The majority of the in-the-money addresses have acquired coins in the range of $0 to $130, while 4,120 addresses have an average cost of $0. These could be early buyers who bought ether in the period between August  2015 and December 2015, when the cryptocurrency was trading in cents.

While the number of addresses in-the-money is small, the volume of ether these addresses are holding is quite significant.

Only 8 percent of addresses are in-the-money, but hold 31.24 percent of the total ether held in all addresses. That amounts to 34.05 million ethers ($4.5 billion).

These investors have already seen their massive profits evaporate in the last 23 months and may offload their holdings if prices find acceptance under $100, adding to bearish pressures around ether.

Out-of-the-money addresses are holding 73.13 million ethers. Clusters of addresses with an average price in the range of $144-$170, $212-$262, or $262-$352 are holding a total of 36.24 million ethers.

A few observers believe ethereum’s persistent scalability issues likely dented investor confidence, leading to a price drop.

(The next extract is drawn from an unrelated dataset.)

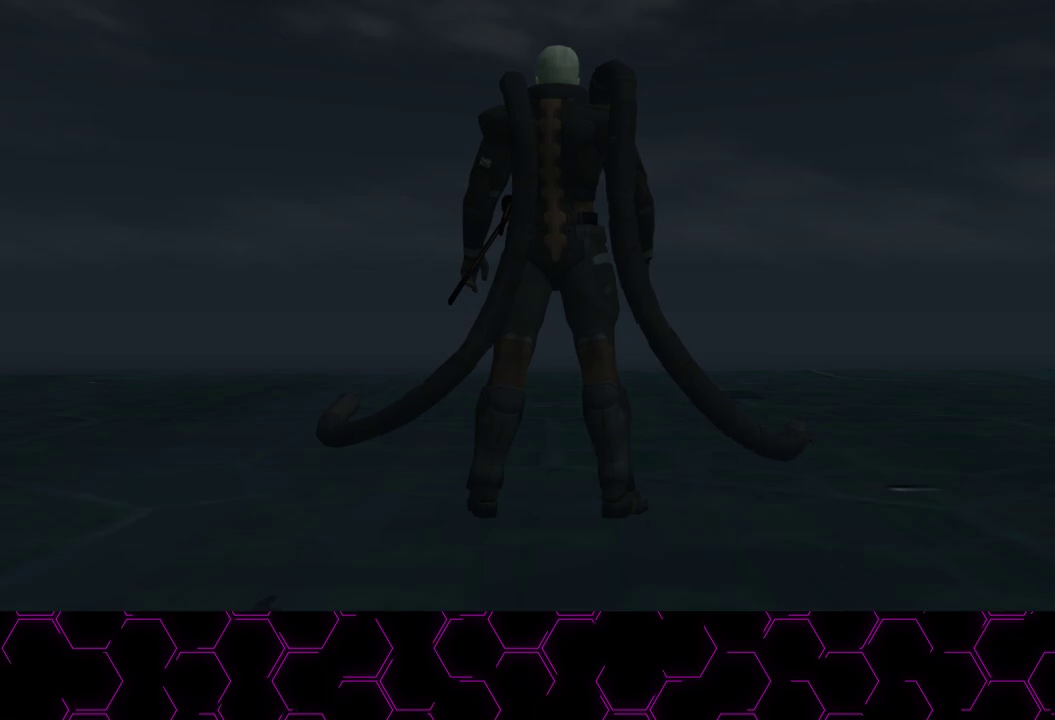
{"buttons": ["CROSS"], "left_stick": "center", "right_stick": "center", "events": [[267, "TRIANGLE", "up"], [383, "CROSS", "down"]]}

Ethereum has consistently missed deadlines for protocol upgrades,” said Connor Abendschein, research analyst at Digital Assets Data, to CoinDesk. “Ethereum 2.0 was supposed to have already gone into effect earlier this year, and it still hasn’t gone through.”

Ethereum 2.0 is a major network upgrade that will shift the blockchain’s current proof-of-work consensus algorithm to proof-of-stake and transfer validation function from miners to special network validators.

Under proof-of-work, miners compete with each other to solve a difficult puzzle (algorithm) to add each block to the chain. Under proof-of-stake, there is no competition as the block creator is selected based on the user’s stake in the project – in other words, ether holdings.

The market is expecting the first upgrade to be rolled out in January 2020. Ryan Selkis, CEO of Messari, however, thinks the transition won’t happen until 2022.

Bitcoin Gained Almost 9,000,000% (90,000X) in the Last Decade (2010-2019)

Source: Bitcoin.com, Dec 2019

Netflix gained +4,177%, Amazon (+1,787%) Apple (+966%), Microsoft (+556%), Disney: (+423%) and Google (+335%), gold only saw a +38% gain. Bitcoin rose by +8.9 million percent between January 2010 up until now.